Sunday was the day of the Brahmopadesham while the bullet remained parked at home.

ayyayoo anyaya ayyayoo anyaya
Monday, 12th Feb, was the day of Karnataka’s answer to the Cauvery tribunal verdict. Mangalore I would leave early and being far from the Cauvery basin, was not prone to any protests. I was anxious about crossing Sakleshpur, Hassan and Chanraypatna – all belligerent towns infamous for their mob mentality.
I was only able to leave Hebbar’s by 8am after a good breakfast of Ukma prepared by my loving cousin sister. I left traffic as I reached the BC road, from there on, there was NO traffic on the roads. The ghats belonged to me on that day, I would have passed less than 10 cars/trucks in the entire 300kms.
First stop was at Sakleshpur, which was oddly calm. As I approached Hassan blissfully enjoying the empty roads, I encountered my first road block. At Byrasandra forest check post, a group of about 30 villagers, had the road blocked from all sides. I silently parked in the side waiting for the initial protest to die down. There are sympathizers in any mob and one such suggested I wait for a few minutes and then push my bullet some distance and then ride off. And so it happened.
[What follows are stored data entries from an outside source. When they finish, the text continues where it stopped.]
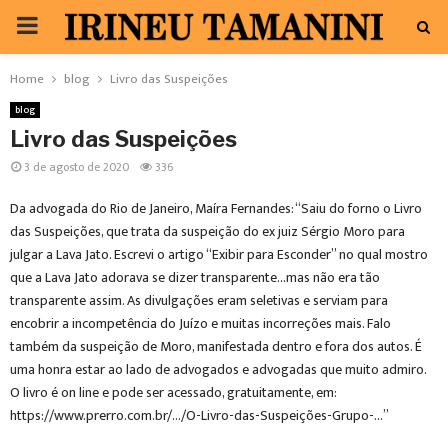
PRIMARY
MENU
Home
blog
Livro das Suspeições
blog
Livro das Suspeições
3 de agosto de 2020
336
Da advogada do Rio de Janeiro, Maíra Fernandes: “Saiu do forno o Livro
das Suspeições, que trata da suspeição do ex juiz Sérgio Moro para
julgar a Lava Jato. Escrevi o artigo “Exibir para Esconder” no qual mostro
que a Lava Jato adorava se dizer transparente…mas não era tão
transparente assim. As divulgações eram seletivas e serviam para
encobrir a incompetência do Juízo e muitas incorreções mais. Falo
também da suspeição de Moro, manifestada dentro e fora dos autos. É
uma honra estar ao lado de advogados e advogadas que muito admiro.
O livro é on line e pode ser acessado, gratuitamente, em:
https://www.prerro.com.br/…/O-Livro-das-Suspeições-Grupo-…”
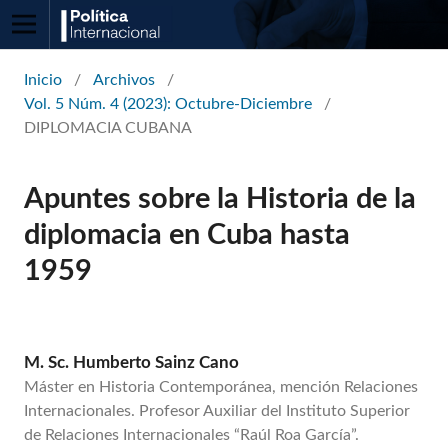
Inicio
/
Archivos
/
Vol. 5 Núm. 4 (2023): Octubre-Diciembre
/
DIPLOMACIA CUBANA
Apuntes sobre la Historia de la
diplomacia en Cuba hasta
1959
M. Sc. Humberto Sainz Cano
Máster en Historia Contemporánea, mención Relaciones
Internacionales. Profesor Auxiliar del Instituto Superior
de Relaciones Internacionales “Raúl Roa García”.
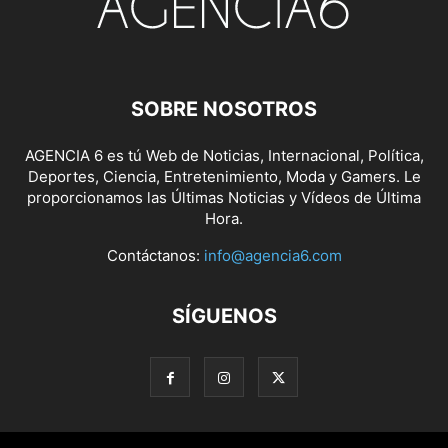
SOBRE NOSOTROS
AGENCIA 6 es tú Web de Noticias, Internacional, Política,
Deportes, Ciencia, Entretenimiento, Moda y Gamers. Le
proporcionamos las Últimas Noticias y Vídeos de Última
Hora.
Contáctanos:
info@agencia6.com
SÍGUENOS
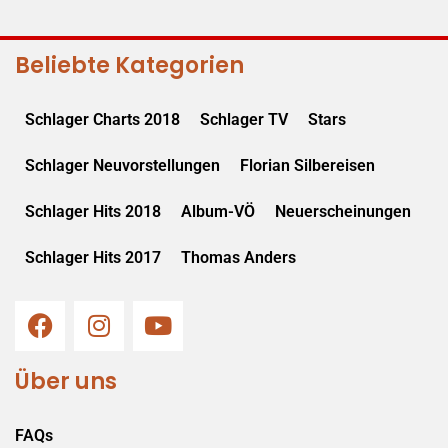
Beliebte Kategorien
Schlager Charts 2018
Schlager TV
Stars
Schlager Neuvorstellungen
Florian Silbereisen
Schlager Hits 2018
Album-VÖ
Neuerscheinungen
Schlager Hits 2017
Thomas Anders
Über uns
FAQs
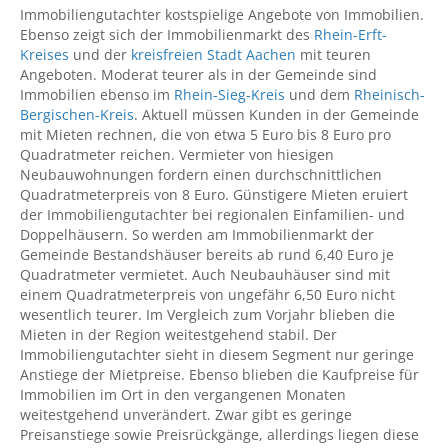
Immobiliengutachter kostspielige Angebote von Immobilien.
Ebenso zeigt sich der Immobilienmarkt des
Rhein-Erft-
Kreises
und der
kreisfreien Stadt Aachen
mit teuren
Angeboten. Moderat teurer als in der Gemeinde sind
Immobilien ebenso im
Rhein-Sieg-Kreis
und dem
Rheinisch-
Bergischen-Kreis
. Aktuell müssen Kunden in der Gemeinde
mit Mieten rechnen, die von etwa 5 Euro bis 8 Euro pro
Quadratmeter reichen. Vermieter von hiesigen
Neubauwohnungen fordern einen durchschnittlichen
Quadratmeterpreis von 8 Euro. Günstigere Mieten eruiert
der Immobiliengutachter bei regionalen Einfamilien- und
Doppelhäusern. So werden am Immobilienmarkt der
Gemeinde Bestandshäuser bereits ab rund 6,40 Euro je
Quadratmeter vermietet. Auch Neubauhäuser sind mit
einem Quadratmeterpreis von ungefähr 6,50 Euro nicht
wesentlich teurer. Im Vergleich zum Vorjahr blieben die
Mieten in der Region weitestgehend stabil. Der
Immobiliengutachter sieht in diesem Segment nur geringe
Anstiege der Mietpreise. Ebenso blieben die Kaufpreise für
Immobilien im Ort in den vergangenen Monaten
weitestgehend unverändert. Zwar gibt es geringe
Preisanstiege sowie Preisrückgänge, allerdings liegen diese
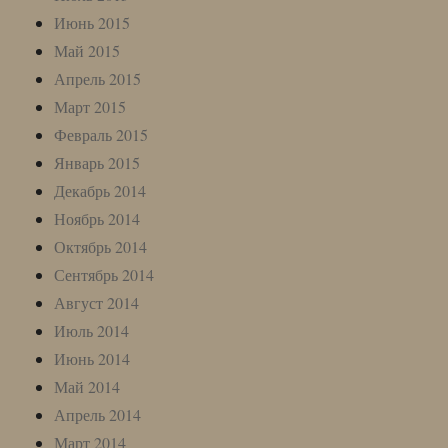
Июнь 2015
Май 2015
Апрель 2015
Март 2015
Февраль 2015
Январь 2015
Декабрь 2014
Ноябрь 2014
Октябрь 2014
Сентябрь 2014
Август 2014
Июль 2014
Июнь 2014
Май 2014
Апрель 2014
Март 2014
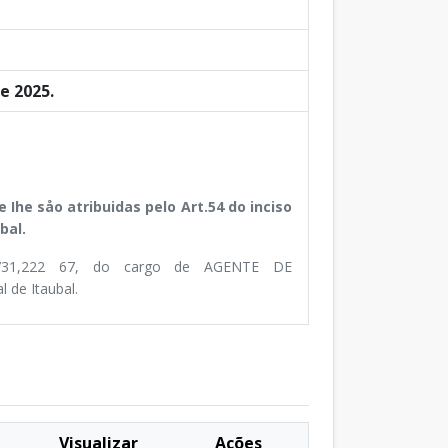
e 2025.
Ihe såo atribuidas pelo Art.54 do inciso
bal.
731,222 67, do cargo de AGENTE DE
de Itaubal.
Visualizar
Ações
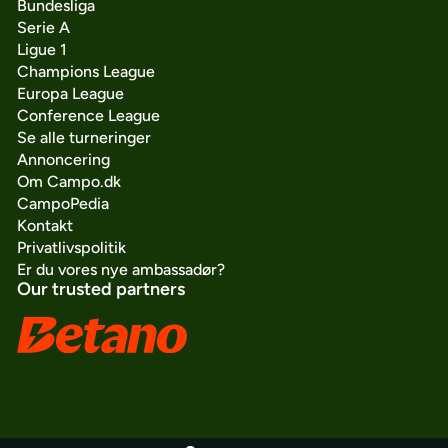
Bundesliga
Serie A
Ligue 1
Champions League
Europa League
Conference League
Se alle turneringer
Annoncering
Om Campo.dk
CampoPedia
Kontakt
Privatlivspolitik
Er du vores nye ambassadør?
Our trusted partners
There were no incidents anywhere else. Road blocks, tire burning, protesters gathering shouting slogans would dot the empty roads, but no stoppages. Hassan, Yediyur, Kunigal, Nelamangala passed without incident. And with 30kms to home, while I was looking at a good 5.5 hours Bangalore-Mangalore record, I encountered the second road block - the highway is blocked with stones, twigs, burning tires. The protesters are typically youth and children, led by one or two local thugs. These leaders are usually drunk and have more than one mandate to fulfill. It is shocking and unfortunate to see kids take up canes impersonating the others, bullying people on roads.
I was made to park and join a group of other unlucky souls, then the ‘leader’ of the group puts a couple of questions and then gets to you shout slogans. And while the bad-mouthing of tamilians continues, we push our bikes across the barricade and ride away.
This charade continues a couple of more times, sometimes the barricades within 500m of the other.
As I neared the city (Jalahalli cross), the crowd grew larger and more belligerent, I took a deviation into one of the villages, rode on near non-motorable kucha roads and hit Jalahalli cross.
Despite the splendid ride, the premonition of namma Bengalooru turning into a social inferno, left a bitter after taste.